**Dataset entries:**

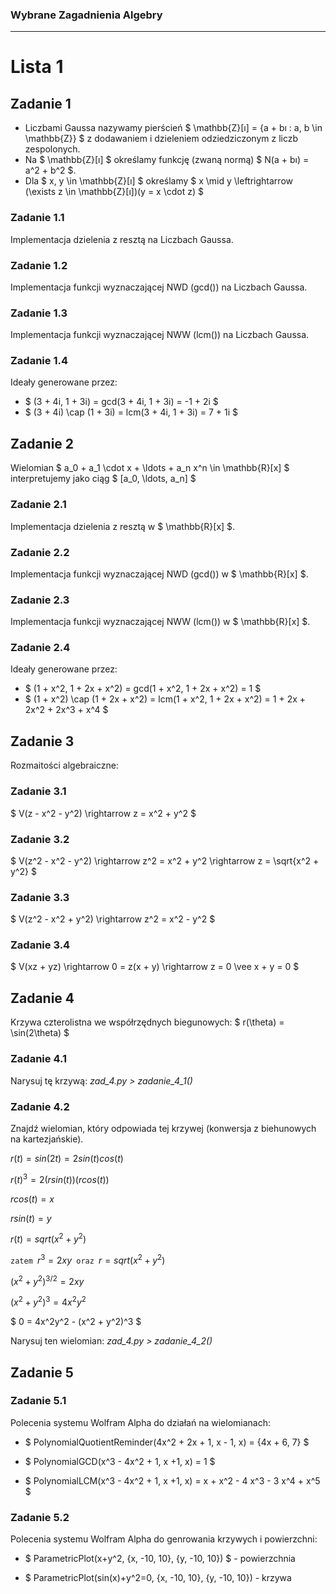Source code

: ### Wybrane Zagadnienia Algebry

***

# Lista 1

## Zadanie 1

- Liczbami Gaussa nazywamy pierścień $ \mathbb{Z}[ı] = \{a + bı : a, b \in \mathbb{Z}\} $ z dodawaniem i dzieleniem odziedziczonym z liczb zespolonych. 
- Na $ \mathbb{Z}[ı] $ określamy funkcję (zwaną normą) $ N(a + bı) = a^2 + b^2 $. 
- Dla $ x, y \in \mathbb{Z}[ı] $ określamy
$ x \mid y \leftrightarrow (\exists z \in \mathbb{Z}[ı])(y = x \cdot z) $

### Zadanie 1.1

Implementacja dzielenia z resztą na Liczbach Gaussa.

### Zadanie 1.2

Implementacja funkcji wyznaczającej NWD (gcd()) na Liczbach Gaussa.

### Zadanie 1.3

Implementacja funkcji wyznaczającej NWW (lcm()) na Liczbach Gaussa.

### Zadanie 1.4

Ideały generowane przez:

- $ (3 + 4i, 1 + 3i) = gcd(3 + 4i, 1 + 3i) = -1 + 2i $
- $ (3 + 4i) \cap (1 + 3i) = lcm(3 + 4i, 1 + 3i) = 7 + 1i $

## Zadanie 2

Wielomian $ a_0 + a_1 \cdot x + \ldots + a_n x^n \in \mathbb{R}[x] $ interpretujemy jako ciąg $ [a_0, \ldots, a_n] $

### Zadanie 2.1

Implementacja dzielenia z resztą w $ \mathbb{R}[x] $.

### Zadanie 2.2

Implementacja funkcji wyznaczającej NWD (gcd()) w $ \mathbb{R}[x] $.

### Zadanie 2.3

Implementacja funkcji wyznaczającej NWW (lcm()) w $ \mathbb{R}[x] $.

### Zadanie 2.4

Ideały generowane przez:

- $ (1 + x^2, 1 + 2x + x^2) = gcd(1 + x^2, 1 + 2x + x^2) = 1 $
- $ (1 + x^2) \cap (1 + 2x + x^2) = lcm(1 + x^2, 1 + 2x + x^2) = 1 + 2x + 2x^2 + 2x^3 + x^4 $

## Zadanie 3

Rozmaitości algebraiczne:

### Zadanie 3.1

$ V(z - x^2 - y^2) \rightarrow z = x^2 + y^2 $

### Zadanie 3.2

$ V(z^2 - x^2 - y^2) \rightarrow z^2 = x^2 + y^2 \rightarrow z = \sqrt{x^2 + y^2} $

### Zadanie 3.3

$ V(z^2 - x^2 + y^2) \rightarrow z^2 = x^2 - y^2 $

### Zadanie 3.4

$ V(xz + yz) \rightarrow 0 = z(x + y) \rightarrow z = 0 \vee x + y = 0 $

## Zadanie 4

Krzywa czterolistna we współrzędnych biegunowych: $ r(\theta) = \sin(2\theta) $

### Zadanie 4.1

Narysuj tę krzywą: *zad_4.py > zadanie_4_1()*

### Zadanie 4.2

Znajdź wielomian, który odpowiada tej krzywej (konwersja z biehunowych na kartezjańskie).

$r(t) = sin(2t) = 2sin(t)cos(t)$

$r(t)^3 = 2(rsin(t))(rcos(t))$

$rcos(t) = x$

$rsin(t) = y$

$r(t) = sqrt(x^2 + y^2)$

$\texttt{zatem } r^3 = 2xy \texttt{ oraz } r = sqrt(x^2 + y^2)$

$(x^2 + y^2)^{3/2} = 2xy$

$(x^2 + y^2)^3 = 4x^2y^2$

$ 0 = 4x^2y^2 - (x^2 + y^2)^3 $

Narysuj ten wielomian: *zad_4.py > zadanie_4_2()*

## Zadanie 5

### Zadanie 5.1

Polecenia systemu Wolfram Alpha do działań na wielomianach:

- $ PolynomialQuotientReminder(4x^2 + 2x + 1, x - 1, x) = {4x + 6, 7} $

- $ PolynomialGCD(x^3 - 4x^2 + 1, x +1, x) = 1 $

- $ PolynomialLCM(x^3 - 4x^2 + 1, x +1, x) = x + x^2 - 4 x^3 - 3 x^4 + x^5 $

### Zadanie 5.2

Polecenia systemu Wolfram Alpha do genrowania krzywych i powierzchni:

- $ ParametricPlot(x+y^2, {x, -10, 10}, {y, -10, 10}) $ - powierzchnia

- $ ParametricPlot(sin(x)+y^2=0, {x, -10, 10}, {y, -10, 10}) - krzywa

**Work request:** List every line above that contains the word "wyznaczającej".

**Response:**
Implementacja funkcji wyznaczającej NWD (gcd()) na Liczbach Gaussa.
Implementacja funkcji wyznaczającej NWW (lcm()) na Liczbach Gaussa.
Implementacja funkcji wyznaczającej NWD (gcd()) w $ \mathbb{R}[x] $.
Implementacja funkcji wyznaczającej NWW (lcm()) w $ \mathbb{R}[x] $.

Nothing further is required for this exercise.